**YOUR OBJECTIVE:**
Reproduce all of the material below word for word, omitting the pictures.
:: RECORDS FOR THE TASK
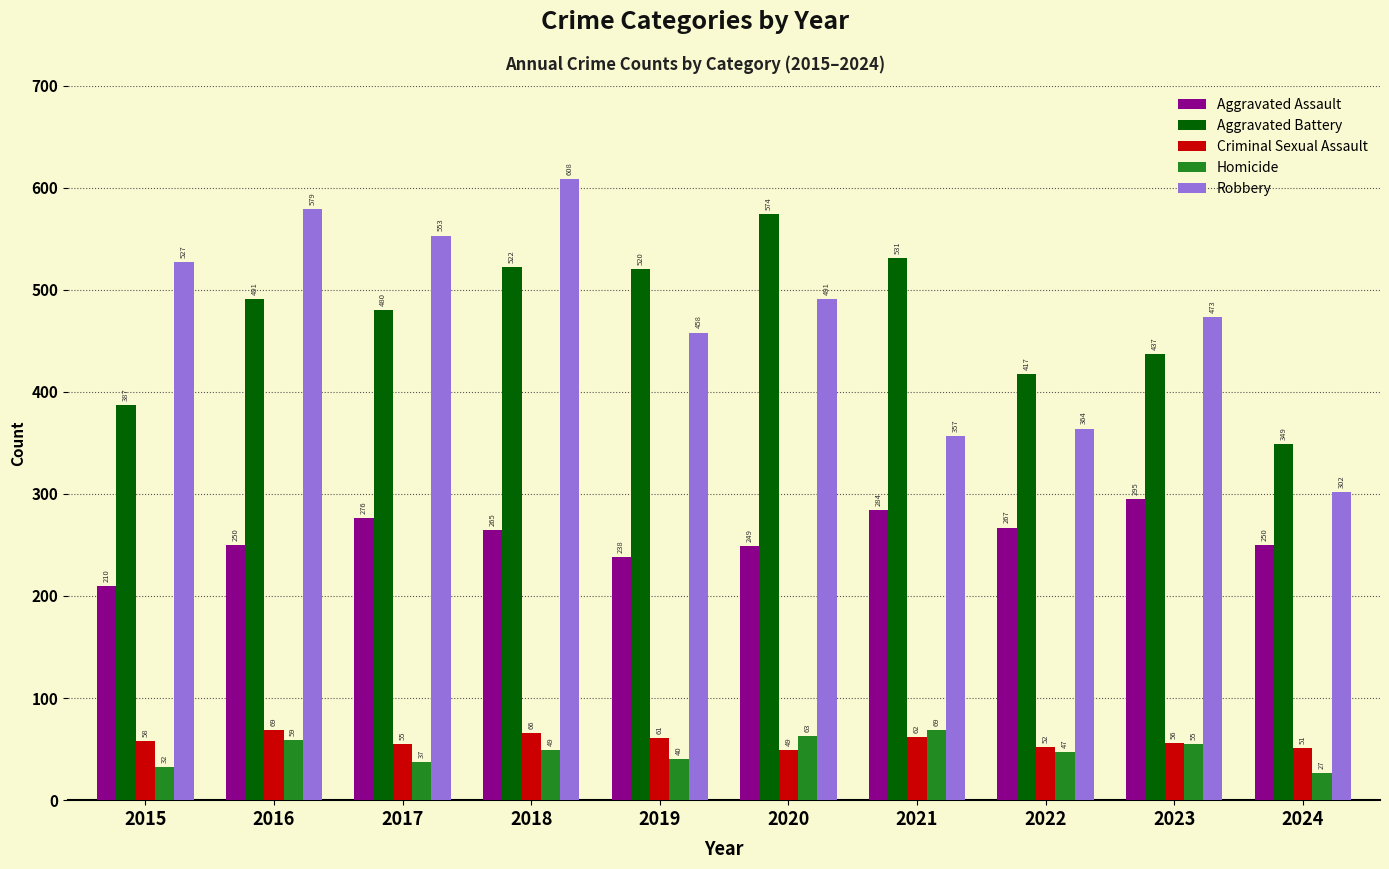

How many bars are there in total?

50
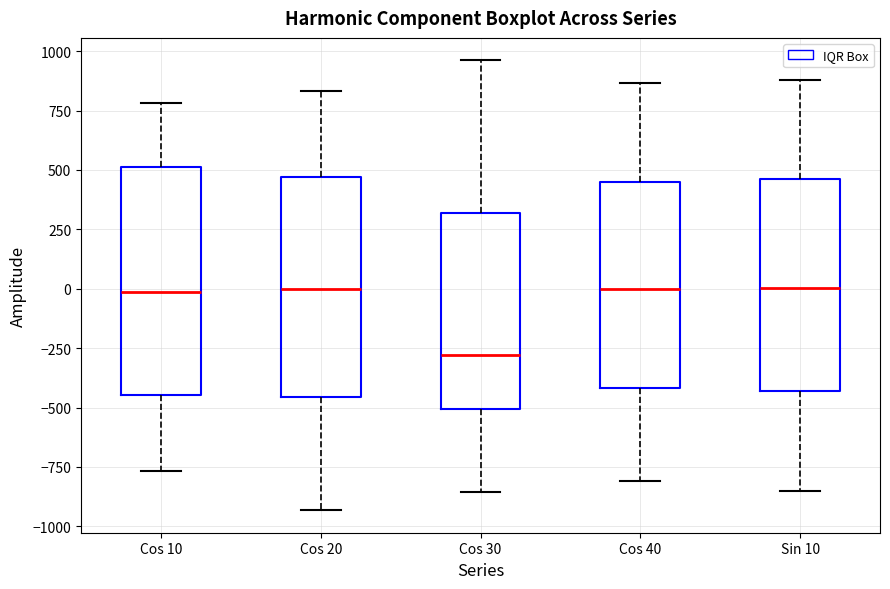

Reading left to right, read every box against the y-axis: the position of its median line, the range the box covers, and the ends of its whiskers. The values are not printed on the chart, so give them approximately, as read against the axis.

Cos 10: median 0, box -450 to 500, whiskers -750 to 800
Cos 20: median 0, box -450 to 450, whiskers -950 to 850
Cos 30: median -300, box -500 to 300, whiskers -850 to 950
Cos 40: median 0, box -400 to 450, whiskers -800 to 850
Sin 10: median 0, box -450 to 450, whiskers -850 to 900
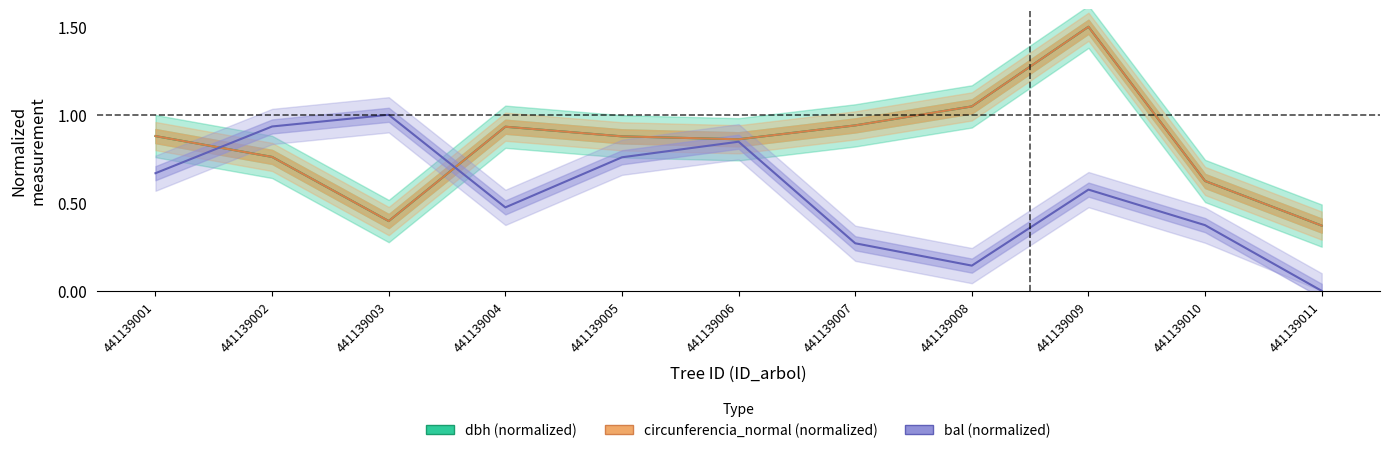

Where is the first local minimum for circunferencia_normal (normalized)?

441139003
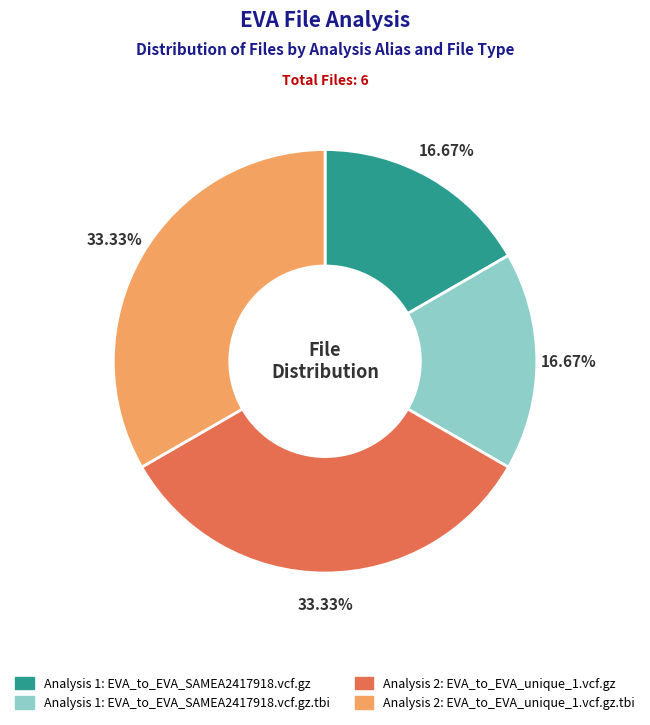

Is there any slice that represents more than half of the pie?

No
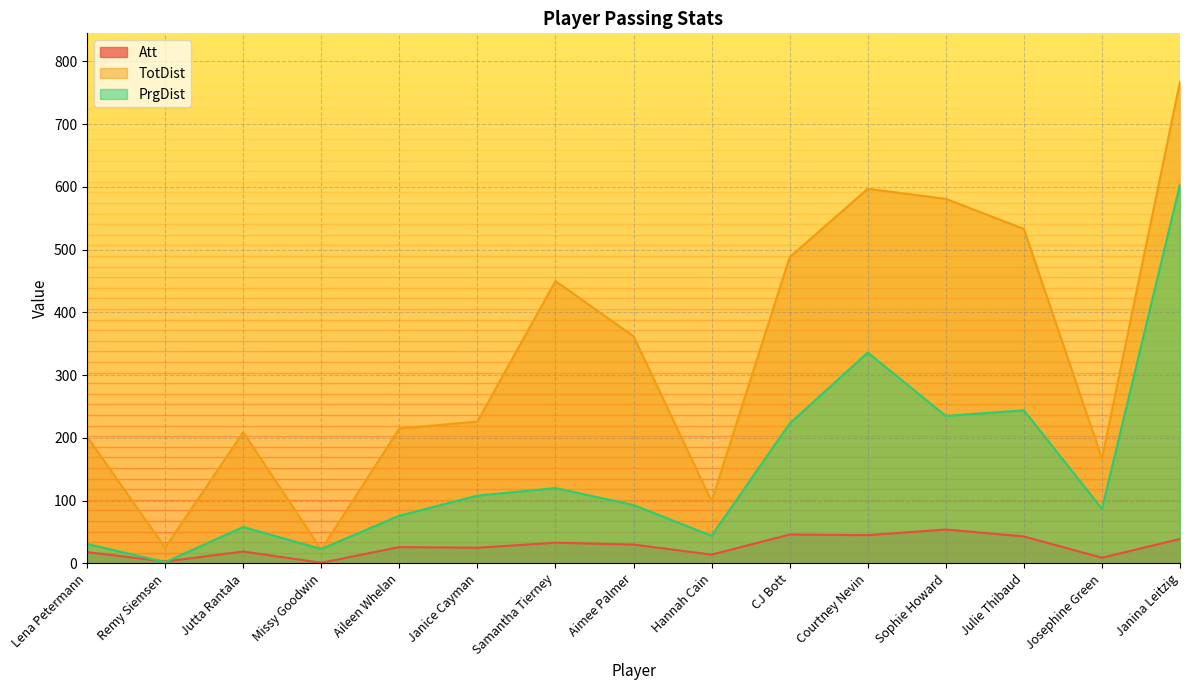

Between Janina Leitzig and Courtney Nevin, which is larger?

Courtney Nevin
::::
**SOLUTION:**
How many bars are there in total?

50

Reading left to right, read every box against the y-axis: the position of its median line, the range the box covers, and the ends of its whiskers. The values are not printed on the chart, so give them approximately, as read against the axis.

Cos 10: median 0, box -450 to 500, whiskers -750 to 800
Cos 20: median 0, box -450 to 450, whiskers -950 to 850
Cos 30: median -300, box -500 to 300, whiskers -850 to 950
Cos 40: median 0, box -400 to 450, whiskers -800 to 850
Sin 10: median 0, box -450 to 450, whiskers -850 to 900

Where is the first local minimum for circunferencia_normal (normalized)?

441139003

Is there any slice that represents more than half of the pie?

No

Between Janina Leitzig and Courtney Nevin, which is larger?

Courtney Nevin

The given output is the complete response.